Task data Start Marker
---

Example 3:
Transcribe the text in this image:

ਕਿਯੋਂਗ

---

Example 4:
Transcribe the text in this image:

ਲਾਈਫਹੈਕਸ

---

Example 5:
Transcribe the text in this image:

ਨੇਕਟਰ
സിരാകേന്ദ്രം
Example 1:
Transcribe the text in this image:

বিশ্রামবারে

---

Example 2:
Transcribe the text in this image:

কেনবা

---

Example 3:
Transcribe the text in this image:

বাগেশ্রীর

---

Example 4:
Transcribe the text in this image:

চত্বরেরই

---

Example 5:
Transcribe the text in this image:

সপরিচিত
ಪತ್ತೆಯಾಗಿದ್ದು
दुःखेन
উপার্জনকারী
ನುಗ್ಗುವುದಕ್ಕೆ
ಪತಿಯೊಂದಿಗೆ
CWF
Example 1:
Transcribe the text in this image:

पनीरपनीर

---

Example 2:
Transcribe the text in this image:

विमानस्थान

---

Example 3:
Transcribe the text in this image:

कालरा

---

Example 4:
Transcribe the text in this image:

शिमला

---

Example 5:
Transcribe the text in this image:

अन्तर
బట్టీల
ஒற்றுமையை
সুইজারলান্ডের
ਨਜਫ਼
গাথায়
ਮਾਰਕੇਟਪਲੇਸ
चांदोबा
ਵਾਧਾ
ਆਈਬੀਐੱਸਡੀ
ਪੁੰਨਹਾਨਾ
Task data End Marker
- _Activity_
Your task is to reproduce all the records above exactly as they appear.

- _The answer_
---

Example 3:
Transcribe the text in this image:

ਕਿਯੋਂਗ

---

Example 4:
Transcribe the text in this image:

ਲਾਈਫਹੈਕਸ

---

Example 5:
Transcribe the text in this image:

ਨੇਕਟਰ
സിരാകേന്ദ്രം
Example 1:
Transcribe the text in this image:

বিশ্রামবারে

---

Example 2:
Transcribe the text in this image:

কেনবা

---

Example 3:
Transcribe the text in this image:

বাগেশ্রীর

---

Example 4:
Transcribe the text in this image:

চত্বরেরই

---

Example 5:
Transcribe the text in this image:

সপরিচিত
ಪತ್ತೆಯಾಗಿದ್ದು
दुःखेन
উপার্জনকারী
ನುಗ್ಗುವುದಕ್ಕೆ
ಪತಿಯೊಂದಿಗೆ
CWF
Example 1:
Transcribe the text in this image:

पनीरपनीर

---

Example 2:
Transcribe the text in this image:

विमानस्थान

---

Example 3:
Transcribe the text in this image:

कालरा

---

Example 4:
Transcribe the text in this image:

शिमला

---

Example 5:
Transcribe the text in this image:

अन्तर
బట్టీల
ஒற்றுமையை
সুইজারলান্ডের
ਨਜਫ਼
গাথায়
ਮਾਰਕੇਟਪਲੇਸ
चांदोबा
ਵਾਧਾ
ਆਈਬੀਐੱਸਡੀ
ਪੁੰਨਹਾਨਾ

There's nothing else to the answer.